Stimmt die Qualität nicht?
Das dürfte tatsächlich in qualitativen Überlegungen der Operndiva zu finden sein. Die Premiere am vergangenen Samstag bei den Salzburger Festspielen war nicht annähernd jenes Ereignis, das man von Netrebko-Shows sonst kennt. Ihr KURIER-Kritiker schrieb von einer routinierten Performance, davon, dass sie sich diesmal stimmlich dem Niveau ihres Ehemannes Yusif Eyvazov (der den Cavaradossi sang) angenähert hätte. Und man das Gefühl nicht los wurde, Netrebko sei in Salzburg nur auf der Durchreise mit dem "Tosca"-Zug, der sie noch während der Salzburger-Aufführungsserie auch nach Budapest bringen wird.
Eigene Ansprüche nicht erfüllt
Hinter vorgehaltener Hand hört man auch, dass Netrebko wisse, dass sie diesmal ihre eigenen Ansprüche nicht erfüllt hätte. Das mag an der stimmlichen Disposition liegen, aber auch an der Inszenierung von Michael Sturminger (eine Übernahme aus dem Jahr 2018 von den Osterfestspielen), in der sie wie ein Fremdkörper wirkt. Offenkundig ist es ihr kein großes Bedürfnis, dass so eine Aufzeichnung ausgestrahlt wird und jahrelang zu finden ist. Die größte Sängerin will nur mit dem Größten an die Öffentlichkeit – irgendwie verständlich. Dennoch fragt man sich, warum es dann für das zahlende Publikum in Salzburg gut genug sein soll.
Das "System Netrebko"
Da es einen solchen Vorfall noch nie zuvor gab, beginnt man natürlich auch das "System Netrebko" zumindest im Ansatz zu hinterfragen. Sie scheint ja neuerdings fast nur noch an der Seite ihres Mannes aufzutreten. Sie singt vor allem Galakonzerte und nicht so oft wie früher Opern. Sie hat den Ruf, kaum noch proben zu wollen (und ist dann bei den Vorstellungen dennoch zumeist grandios). Sie hat nicht immer Lust, sich auf ihr unbekannte Regisseure einzulassen (so sagte sie etwa vor einigen Jahren in München eine Premiere von "Manon Lescaut" ab, weil sie nicht mit Hans Neuenfels arbeiten wollte).

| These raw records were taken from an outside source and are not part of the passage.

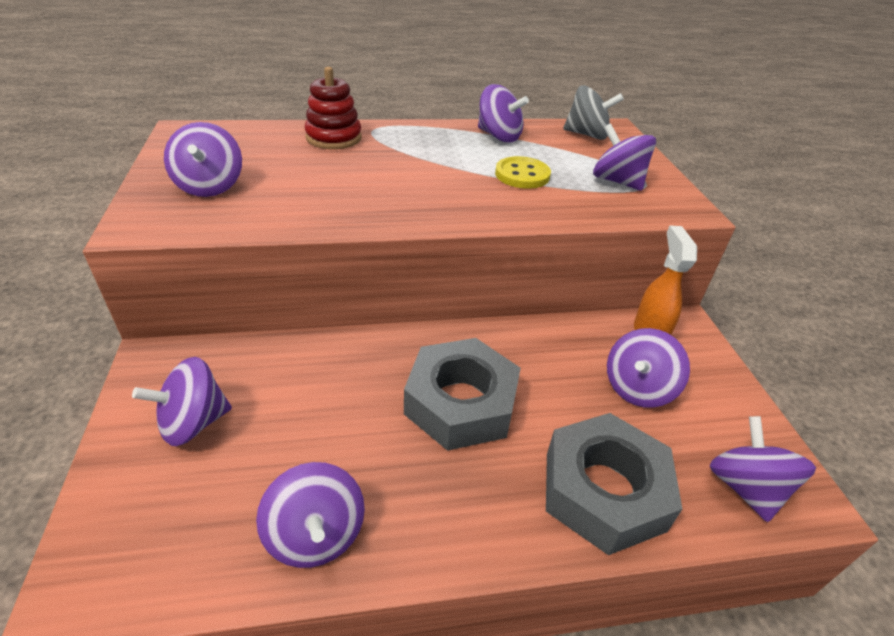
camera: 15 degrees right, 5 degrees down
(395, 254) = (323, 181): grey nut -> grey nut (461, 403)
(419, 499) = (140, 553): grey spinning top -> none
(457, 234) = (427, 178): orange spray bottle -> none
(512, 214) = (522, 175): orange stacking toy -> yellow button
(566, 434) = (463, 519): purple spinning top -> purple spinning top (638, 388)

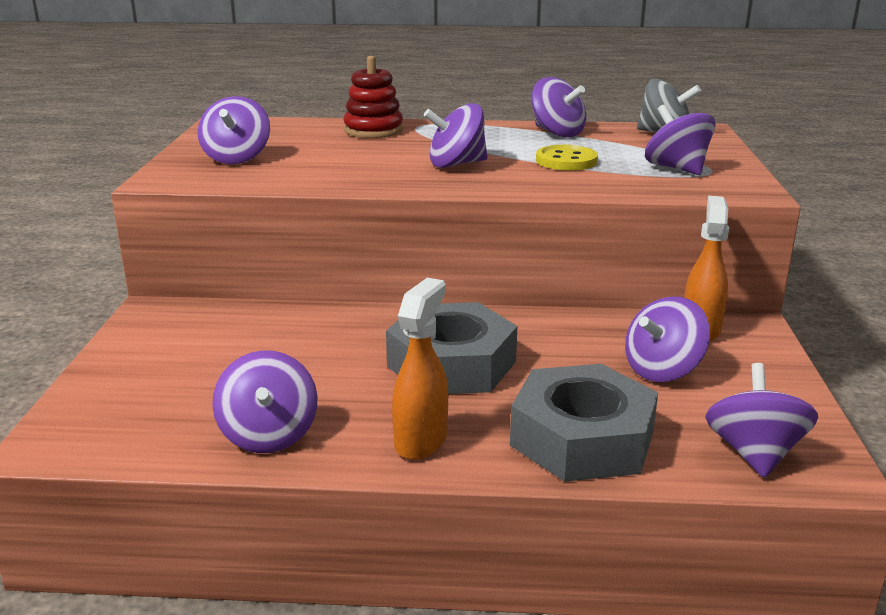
camera: 15 degrees right, 15 degrees down
(193, 423) = (178, 354): purple spinning top -> purple spinning top (456, 164)
(465, 518) = (421, 440): none -> orange spray bottle

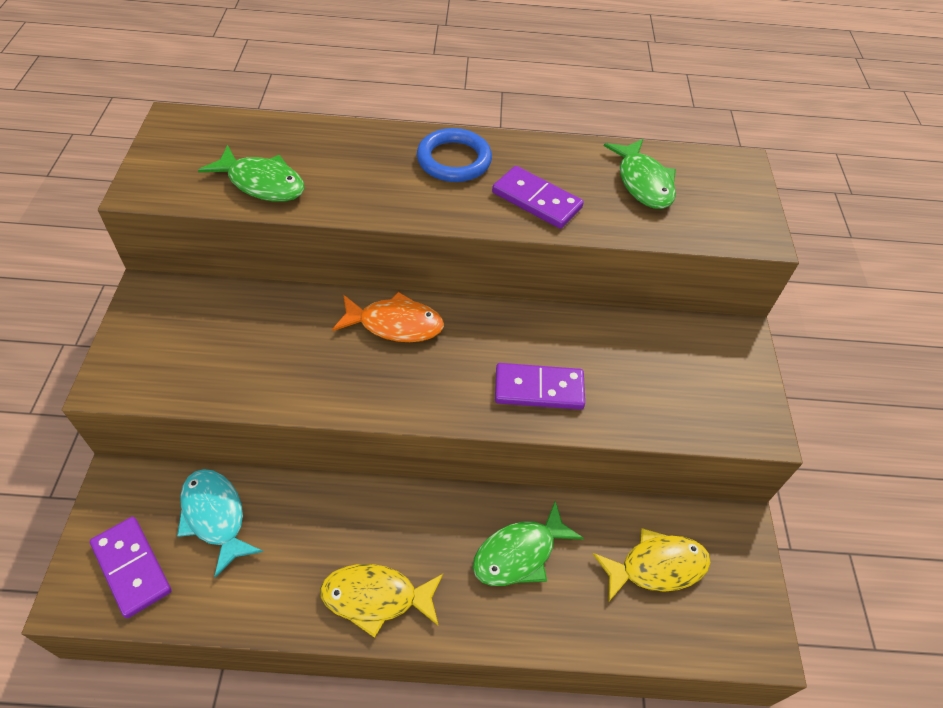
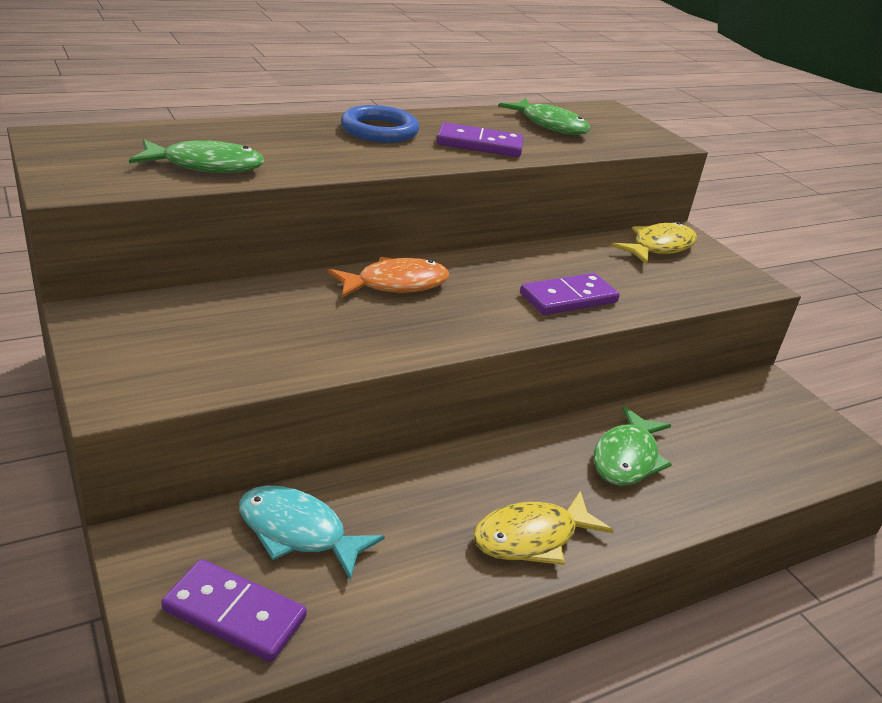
camera: 30 degrees left, 20 degrees down
(656, 566) = (740, 430): yellow fish -> yellow fish (659, 247)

Und man erzählt sich auch, dass sie nicht immer bestens vorbereitet zu Produktionen komme. Bei ihrer allersten "Tosca" in New York (der KURIER war dabei) hatte sie etwa bei der letzten Probe noch Probleme mit dem dritten Aufzug, die Premiere war dann genial. Auch ein geplantes Bayreuth-Debüt als Elsa im "Lohengrin" sagte sie kurzfristig ab und sorgte damals für Irritation. Kurz davor hatte sie als Elsa in Dresden debütiert.
Mehr Fokus auf die Essenz
Am 18. September wird Netrebko 50, und nach so vielen Karrierejahren sind manche unliebsame Vorfälle logisch. Dennoch wünscht man sich wieder mehr Fokus auf die Essenz, auf die Kunst, als es zuletzt der Fall war. Vielleicht ist das nun ein erster Schritt.